→ Dataset
______________________________
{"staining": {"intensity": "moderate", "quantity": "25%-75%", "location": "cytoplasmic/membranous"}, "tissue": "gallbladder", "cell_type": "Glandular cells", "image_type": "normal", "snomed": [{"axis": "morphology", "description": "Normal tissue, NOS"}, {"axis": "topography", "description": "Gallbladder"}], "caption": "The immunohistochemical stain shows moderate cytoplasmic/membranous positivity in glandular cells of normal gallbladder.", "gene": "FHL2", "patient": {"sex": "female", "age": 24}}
______________________________
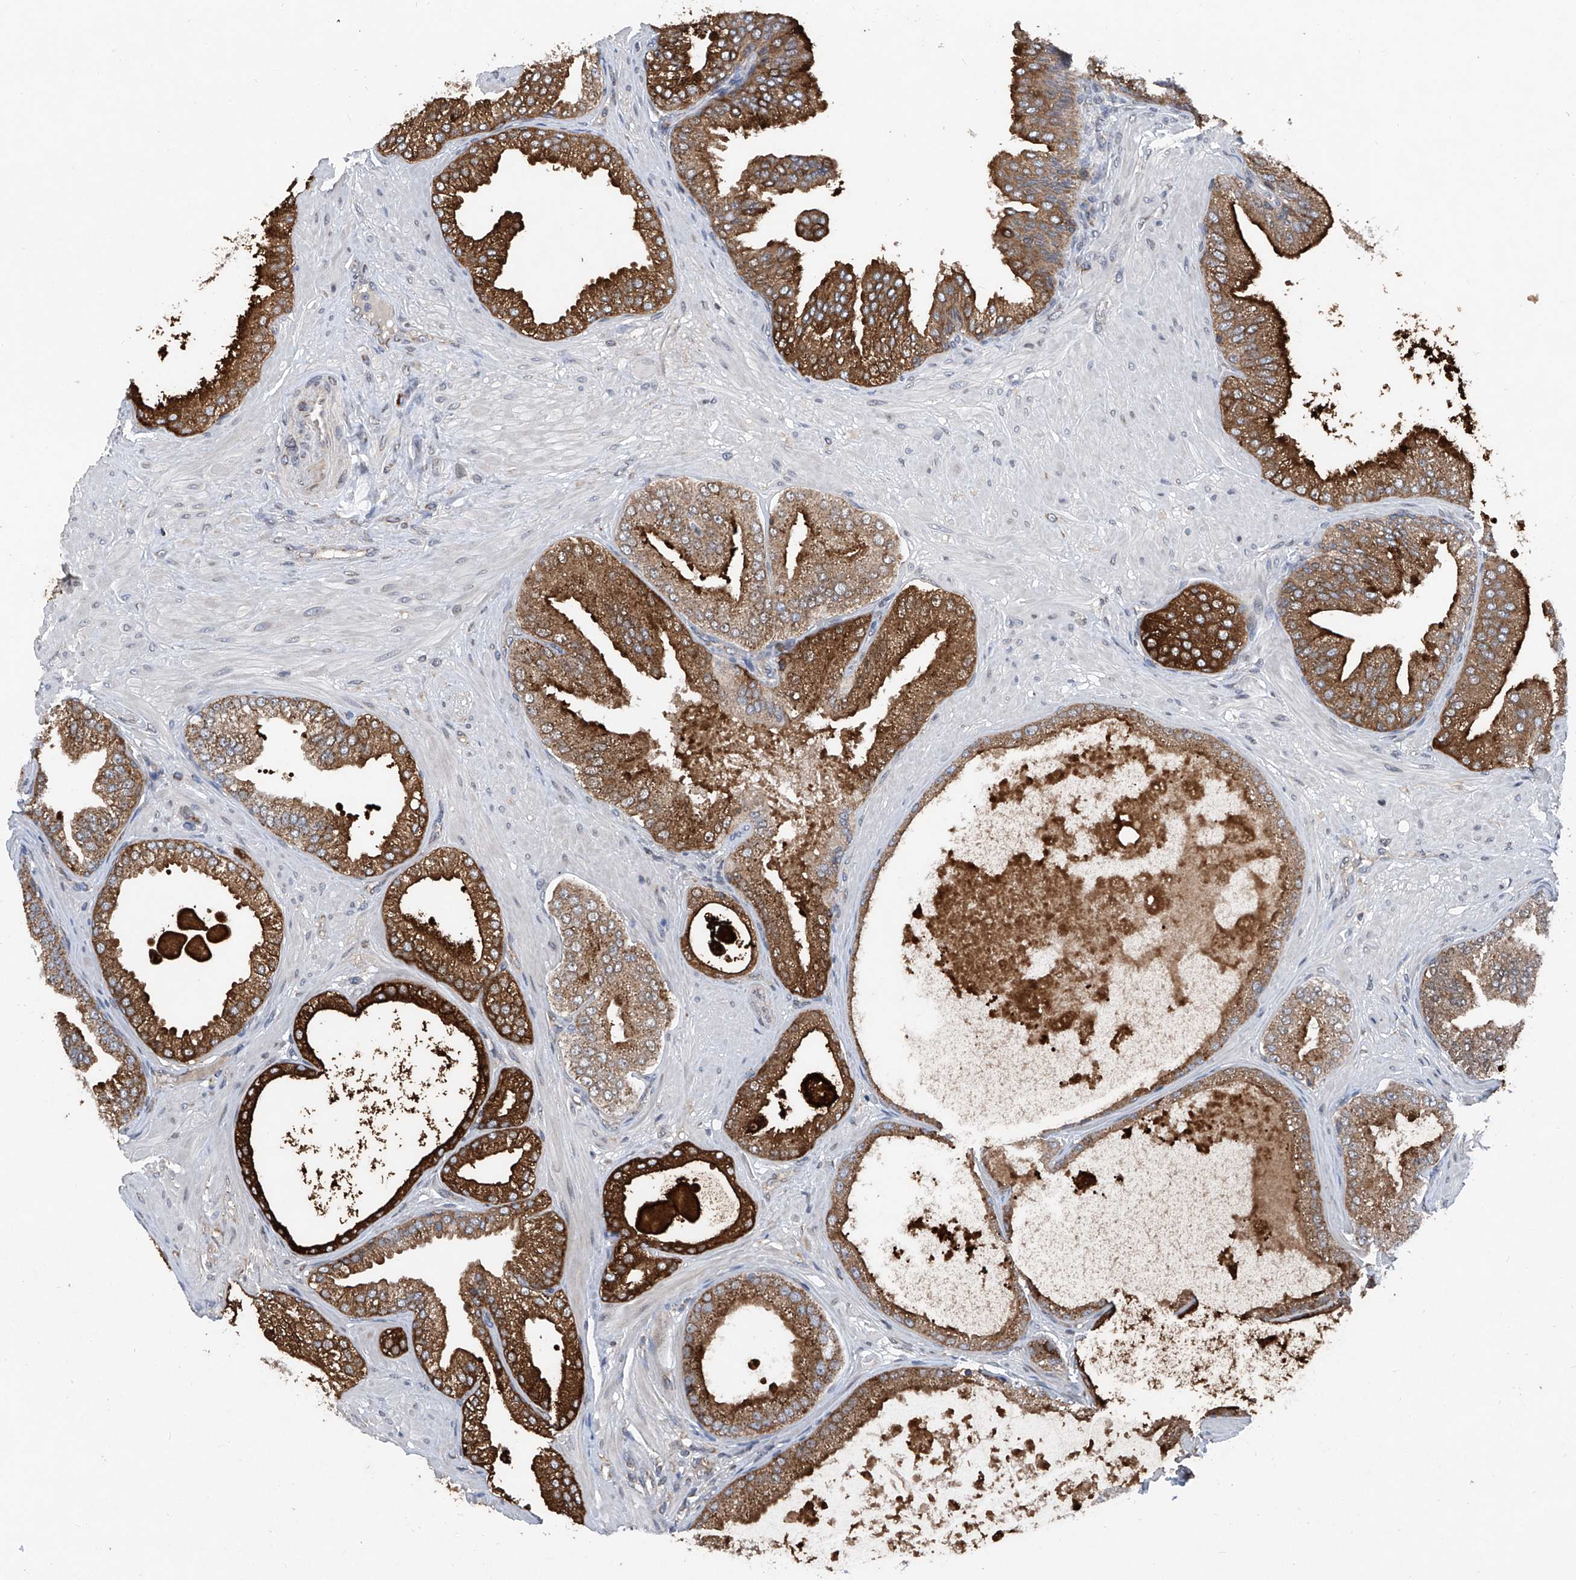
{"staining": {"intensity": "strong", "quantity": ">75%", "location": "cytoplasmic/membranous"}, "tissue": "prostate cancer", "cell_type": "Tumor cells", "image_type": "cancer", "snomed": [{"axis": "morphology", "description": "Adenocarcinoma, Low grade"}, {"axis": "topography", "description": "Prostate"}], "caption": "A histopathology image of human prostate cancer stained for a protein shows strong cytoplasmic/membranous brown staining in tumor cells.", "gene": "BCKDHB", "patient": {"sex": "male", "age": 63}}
______________________________
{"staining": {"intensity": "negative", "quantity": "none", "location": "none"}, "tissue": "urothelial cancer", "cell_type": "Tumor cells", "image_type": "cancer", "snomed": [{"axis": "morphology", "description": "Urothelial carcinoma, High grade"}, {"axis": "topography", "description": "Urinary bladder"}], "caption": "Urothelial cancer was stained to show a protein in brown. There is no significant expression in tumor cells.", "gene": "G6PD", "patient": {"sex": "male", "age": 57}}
______________________________
Each line containing the word "grade" needs to be copied from the data above.

→ Exercise output
{"staining": {"intensity": "strong", "quantity": ">75%", "location": "cytoplasmic/membranous"}, "tissue": "prostate cancer", "cell_type": "Tumor cells", "image_type": "cancer", "snomed": [{"axis": "morphology", "description": "Adenocarcinoma, Low grade"}, {"axis": "topography", "description": "Prostate"}], "caption": "A histopathology image of human prostate cancer stained for a protein shows strong cytoplasmic/membranous brown staining in tumor cells.", "gene": "BCKDHB", "patient": {"sex": "male", "age": 63}}
{"staining": {"intensity": "negative", "quantity": "none", "location": "none"}, "tissue": "urothelial cancer", "cell_type": "Tumor cells", "image_type": "cancer", "snomed": [{"axis": "morphology", "description": "Urothelial carcinoma, High grade"}, {"axis": "topography", "description": "Urinary bladder"}], "caption": "Urothelial cancer was stained to show a protein in brown. There is no significant expression in tumor cells.", "gene": "G6PD", "patient": {"sex": "male", "age": 57}}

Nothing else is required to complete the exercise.